This blog has been moved to http://info.timkellogg.me/blog/

Friday, February 10, 2012

C# Reflection Performance And Ruby

I've always known that reflection method invocations C# are slower than regular invocations, but I've never never known to what extent. So I set out to make an experiment to demonstrate the performance of several ways to invoke a method. Frameworks like NHibernate or the mongoDB driver  are known to serialize and deserialize objects. In order to do either of these activities they have to scan the properties of an object and dynamically invoke them to get or set the values. Normally this is done via reflection. However, I want to know if the possibility of memoizing a method call as an expression tree or delegate could offer significant performance benefits. On the side, I also want to see how C# reflection compares to Ruby method invocations.

I posted the full source to a public github repo. To quickly summarize, I wrote code that sets a property on an object 100 million times in a loop. Any setup (like finding a PropertyInfo or MethodInfo) is not included in the timings. I also checked the generated IL to make sure the compiler wasn't optimizing the loops. Please browse the code there if you need the gritty details.
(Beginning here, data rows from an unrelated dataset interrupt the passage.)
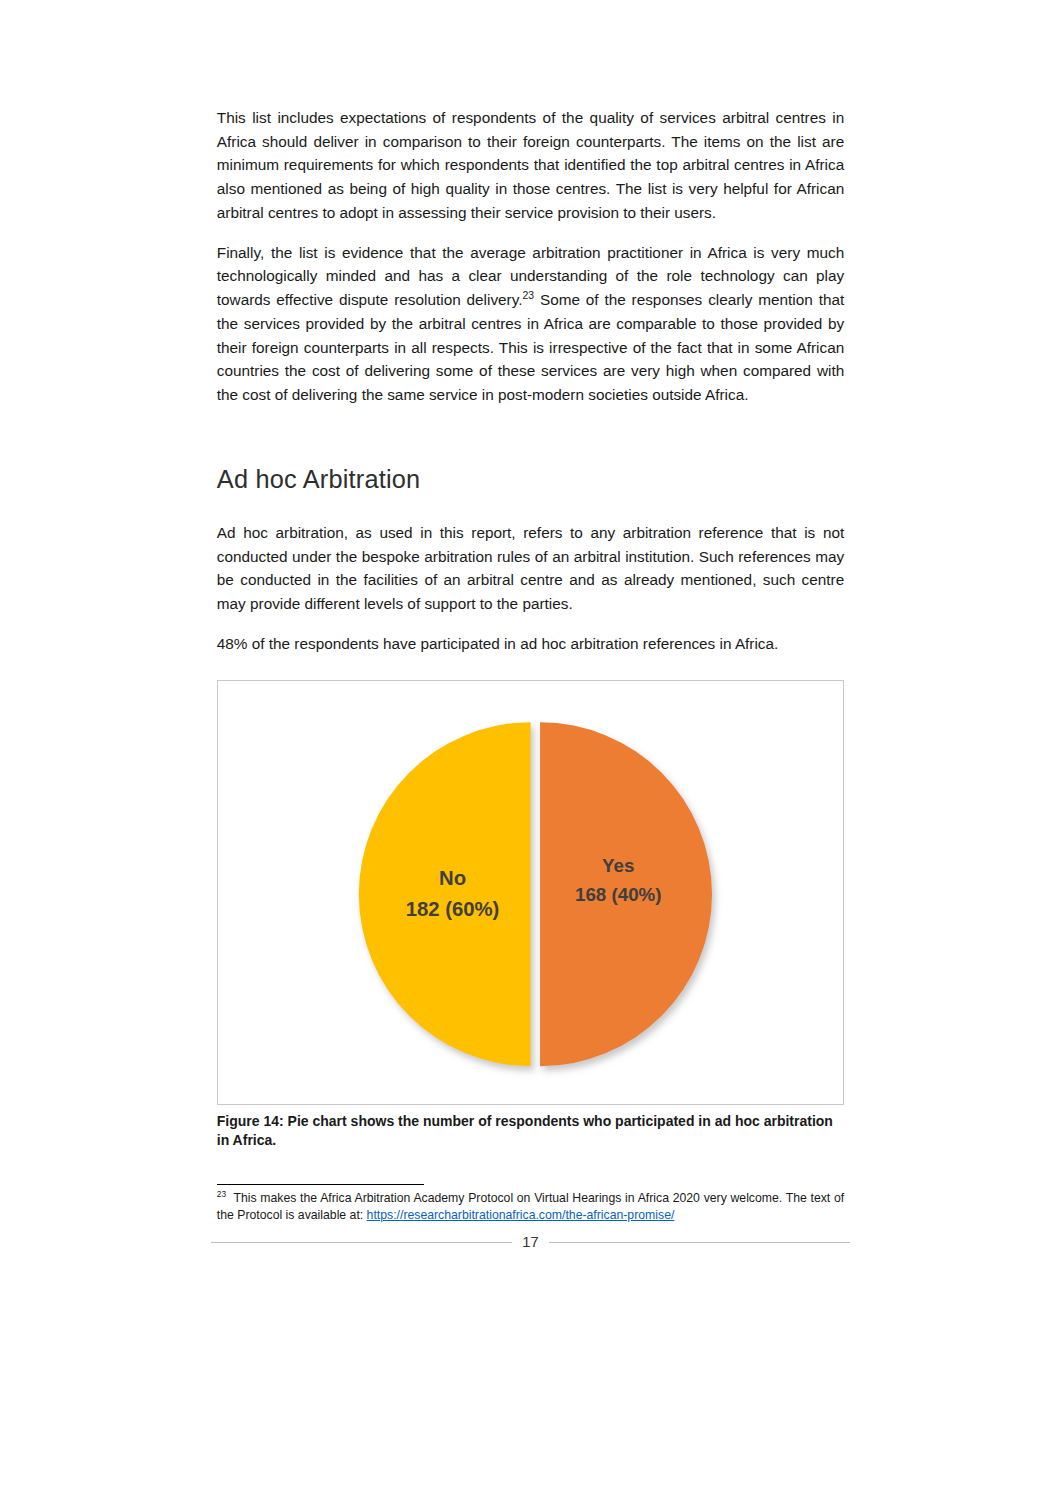This list includes expectations of respondents of the quality of services arbitral centres in Africa should deliver in comparison to their foreign counterparts. The items on the list are minimum requirements for which respondents that identified the top arbitral centres in Africa also mentioned as being of high quality in those centres. The list is very helpful for African arbitral centres to adopt in assessing their service provision to their users.
Finally, the list is evidence that the average arbitration practitioner in Africa is very much technologically minded and has a clear understanding of the role technology can play towards effective dispute resolution delivery.23 Some of the responses clearly mention that the services provided by the arbitral centres in Africa are comparable to those provided by their foreign counterparts in all respects. This is irrespective of the fact that in some African countries the cost of delivering some of these services are very high when compared with the cost of delivering the same service in post-modern societies outside Africa.
Ad hoc Arbitration
Ad hoc arbitration, as used in this report, refers to any arbitration reference that is not conducted under the bespoke arbitration rules of an arbitral institution. Such references may be conducted in the facilities of an arbitral centre and as already mentioned, such centre may provide different levels of support to the parties.
48% of the respondents have participated in ad hoc arbitration references in Africa.
No 182 (60%) Yes 168 (40%)
Figure 14: Pie chart shows the number of respondents who participated in ad hoc arbitration in Africa.
23 This makes the Africa Arbitration Academy Protocol on Virtual Hearings in Africa 2020 very welcome. The text of the Protocol is available at: https://researcharbitrationafrica.com/the-african-promise/
17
Before I get into the implementation details, here are the results:



You can see that a reflection invoke is on the order of a hundred times slower than a normal property (set) invocation.
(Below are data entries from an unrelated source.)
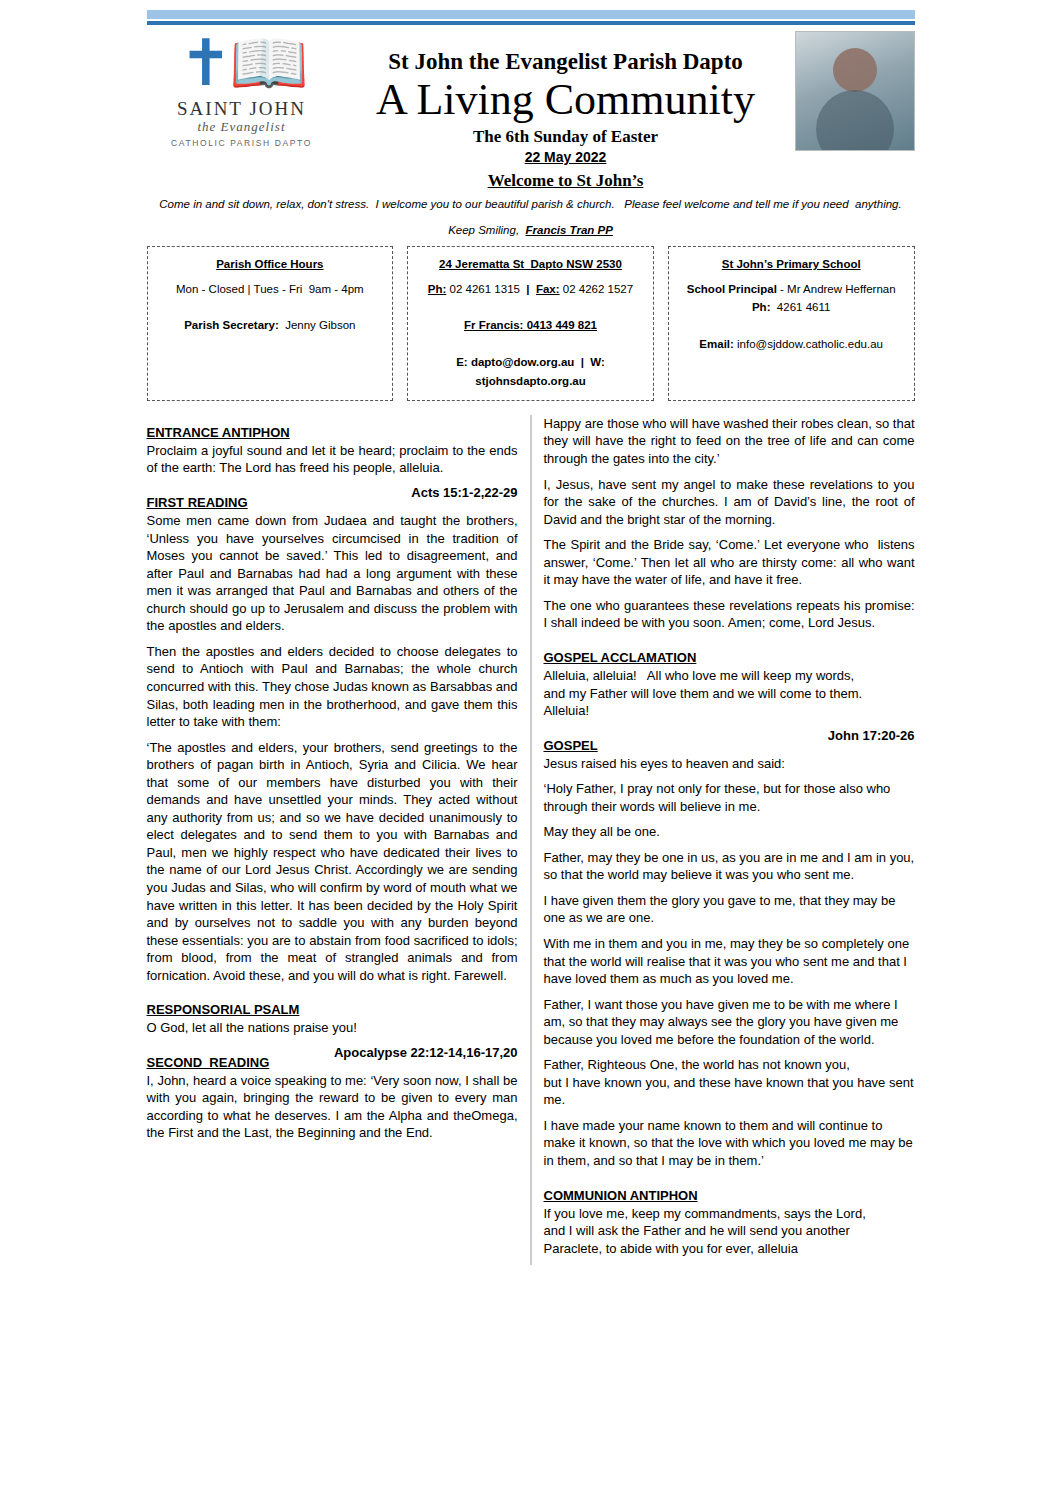✝📖
SAINT JOHNthe Evangelist
CATHOLIC PARISH DAPTO
St John the Evangelist Parish Dapto
A Living Community
The 6th Sunday of Easter
22 May 2022
Welcome to St John’s
Come in and sit down, relax, don't stress. I welcome you to our beautiful parish & church. Please feel welcome and tell me if you need anything.
Keep Smiling, Francis Tran PP
Parish Office Hours Mon - Closed | Tues - Fri 9am - 4pm
Parish Secretary: Jenny Gibson
24 Jerematta St Dapto NSW 2530 Ph: 02 4261 1315 | Fax: 02 4262 1527
Fr Francis: 0413 449 821
E: dapto@dow.org.au | W: stjohnsdapto.org.au
St John’s Primary School School Principal - Mr Andrew Heffernan
Ph: 4261 4611
Email: info@sjddow.catholic.edu.au
ENTRANCE ANTIPHON
Proclaim a joyful sound and let it be heard; proclaim to the ends of the earth: The Lord has freed his people, alleluia.
FIRST READING
Acts 15:1-2,22-29
Some men came down from Judaea and taught the brothers, ‘Unless you have yourselves circumcised in the tradition of Moses you cannot be saved.’ This led to disagreement, and after Paul and Barnabas had had a long argument with these men it was arranged that Paul and Barnabas and others of the church should go up to Jerusalem and discuss the problem with the apostles and elders.
Then the apostles and elders decided to choose delegates to send to Antioch with Paul and Barnabas; the whole church concurred with this. They chose Judas known as Barsabbas and Silas, both leading men in the brotherhood, and gave them this letter to take with them:
‘The apostles and elders, your brothers, send greetings to the brothers of pagan birth in Antioch, Syria and Cilicia. We hear that some of our members have disturbed you with their demands and have unsettled your minds. They acted without any authority from us; and so we have decided unanimously to elect delegates and to send them to you with Barnabas and Paul, men we highly respect who have dedicated their lives to the name of our Lord Jesus Christ. Accordingly we are sending you Judas and Silas, who will confirm by word of mouth what we have written in this letter. It has been decided by the Holy Spirit and by ourselves not to saddle you with any burden beyond these essentials: you are to abstain from food sacrificed to idols; from blood, from the meat of strangled animals and from fornication. Avoid these, and you will do what is right. Farewell.
RESPONSORIAL PSALM
O God, let all the nations praise you!
SECOND READING
Apocalypse 22:12-14,16-17,20
I, John, heard a voice speaking to me: ‘Very soon now, I shall be with you again, bringing the reward to be given to every man according to what he deserves. I am the Alpha and theOmega, the First and the Last, the Beginning and the End.
Happy are those who will have washed their robes clean, so that they will have the right to feed on the tree of life and can come through the gates into the city.’
I, Jesus, have sent my angel to make these revelations to you for the sake of the churches. I am of David’s line, the root of David and the bright star of the morning.
The Spirit and the Bride say, ‘Come.’ Let everyone who listens answer, ‘Come.’ Then let all who are thirsty come: all who want it may have the water of life, and have it free.
The one who guarantees these revelations repeats his promise: I shall indeed be with you soon. Amen; come, Lord Jesus.
GOSPEL ACCLAMATION
Alleluia, alleluia! All who love me will keep my words,
and my Father will love them and we will come to them.
Alleluia!
GOSPEL
John 17:20-26
Jesus raised his eyes to heaven and said:
‘Holy Father, I pray not only for these, but for those also who through their words will believe in me.
May they all be one.
Father, may they be one in us, as you are in me and I am in you, so that the world may believe it was you who sent me.
I have given them the glory you gave to me, that they may be one as we are one.
With me in them and you in me, may they be so completely one that the world will realise that it was you who sent me and that I have loved them as much as you loved me.
Father, I want those you have given me to be with me where I am, so that they may always see the glory you have given me because you loved me before the foundation of the world.
Father, Righteous One, the world has not known you,
but I have known you, and these have known that you have sent me.
I have made your name known to them and will continue to make it known, so that the love with which you loved me may be in them, and so that I may be in them.’
COMMUNION ANTIPHON
If you love me, keep my commandments, says the Lord,
and I will ask the Father and he will send you another
Paraclete, to abide with you for ever, alleluia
Here's the same chart but without the reflection invocation. It does a better job of showing the scale between the other tests.



Obviously, the lesson here is to directly invoke methods and properties when possible. However, there are times when you don't know what a type looks like at compile time. Again, object serialization/deserialization would be one of those use cases.
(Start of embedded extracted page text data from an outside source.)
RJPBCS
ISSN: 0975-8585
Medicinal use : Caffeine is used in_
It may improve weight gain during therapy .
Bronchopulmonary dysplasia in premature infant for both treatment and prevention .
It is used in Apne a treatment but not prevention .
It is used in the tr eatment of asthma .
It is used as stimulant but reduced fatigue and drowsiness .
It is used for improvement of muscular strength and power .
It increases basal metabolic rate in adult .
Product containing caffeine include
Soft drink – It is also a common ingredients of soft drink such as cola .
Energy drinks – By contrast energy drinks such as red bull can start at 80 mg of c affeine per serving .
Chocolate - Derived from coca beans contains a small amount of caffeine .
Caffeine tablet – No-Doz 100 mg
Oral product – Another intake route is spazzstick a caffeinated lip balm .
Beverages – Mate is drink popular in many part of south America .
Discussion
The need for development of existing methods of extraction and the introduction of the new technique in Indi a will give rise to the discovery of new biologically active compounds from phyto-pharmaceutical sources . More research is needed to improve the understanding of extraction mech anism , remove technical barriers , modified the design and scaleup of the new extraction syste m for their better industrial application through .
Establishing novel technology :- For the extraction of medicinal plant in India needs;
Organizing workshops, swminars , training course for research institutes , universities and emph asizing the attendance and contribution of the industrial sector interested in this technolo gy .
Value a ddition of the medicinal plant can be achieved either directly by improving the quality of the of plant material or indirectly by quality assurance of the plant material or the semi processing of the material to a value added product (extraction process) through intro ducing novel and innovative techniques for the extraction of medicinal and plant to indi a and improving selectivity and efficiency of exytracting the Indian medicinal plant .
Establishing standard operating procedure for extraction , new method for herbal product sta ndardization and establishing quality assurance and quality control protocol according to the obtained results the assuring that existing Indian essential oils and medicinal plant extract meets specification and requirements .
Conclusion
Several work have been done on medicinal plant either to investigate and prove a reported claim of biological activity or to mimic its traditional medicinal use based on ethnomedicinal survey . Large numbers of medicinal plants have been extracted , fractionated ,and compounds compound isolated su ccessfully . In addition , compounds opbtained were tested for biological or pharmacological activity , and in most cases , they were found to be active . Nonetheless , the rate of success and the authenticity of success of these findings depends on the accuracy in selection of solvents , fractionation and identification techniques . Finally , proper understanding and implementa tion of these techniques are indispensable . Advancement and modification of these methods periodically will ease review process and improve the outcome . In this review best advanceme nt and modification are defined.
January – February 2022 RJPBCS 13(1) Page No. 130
Here's an explanation of each of the tests:

Reflection Invoke (link)

This is essentially methodInfo.Invoke(obj, new[]{ value } on the setter method of the property. It is by far the slowest approach to the problem. It's also the most common way to solve the problem of insufficient pre-compile time knowledge.

Direct Invoke (link)

This is nothing other than obj.Property = value. Its as fast as it gets, but impractical for use cases where you don't have pre-compile time knowledge of the type.

Closure (link)

This isn't much more flexible than a direct invoke, but I thought it would be interesting to see how the performance degraded. This is where you create a function/closure ( (x,y) => x.Property = y) prior to the loop and just invoke the function inside the loop (action(obj, value)). At first sight it appears to be half as fast as a direct invoke, but there are actually two method calls involved here, so it's actually not any slower than a direct invoke.

Dynamic Dispatch (link)

This uses the C# 4.0 dynamic feature directly. To do this, I declared the variable as dynamic and assigned it using the same syntax as a direct invoke. Interestingly, this performs only 6x slower than direct invoke and about 20x faster than reflection invoke. Take note, if you need reflection, use dynamic as often as possible since it can really speed up method invocation.

Expression Tree (link)

The shortcoming of most of the previous approaches is that they require pre-compile time knowledge of the type. This time I tried building an expression tree (a C# 3.0 feature) and compiled a delegate that invokes the setter. This makes it flexible enough that you can call any property of an object without compile-time knowledge of the name, as long as you know the return type. In this example, like the closure, we're indirectly setting the property, so two method calls. With this in mind, it took almost 2.5 times as long as the closure example, even though they should be functionally equivalent operations. It must be that expression trees compiled to delegates aren't actually as simple as they appear.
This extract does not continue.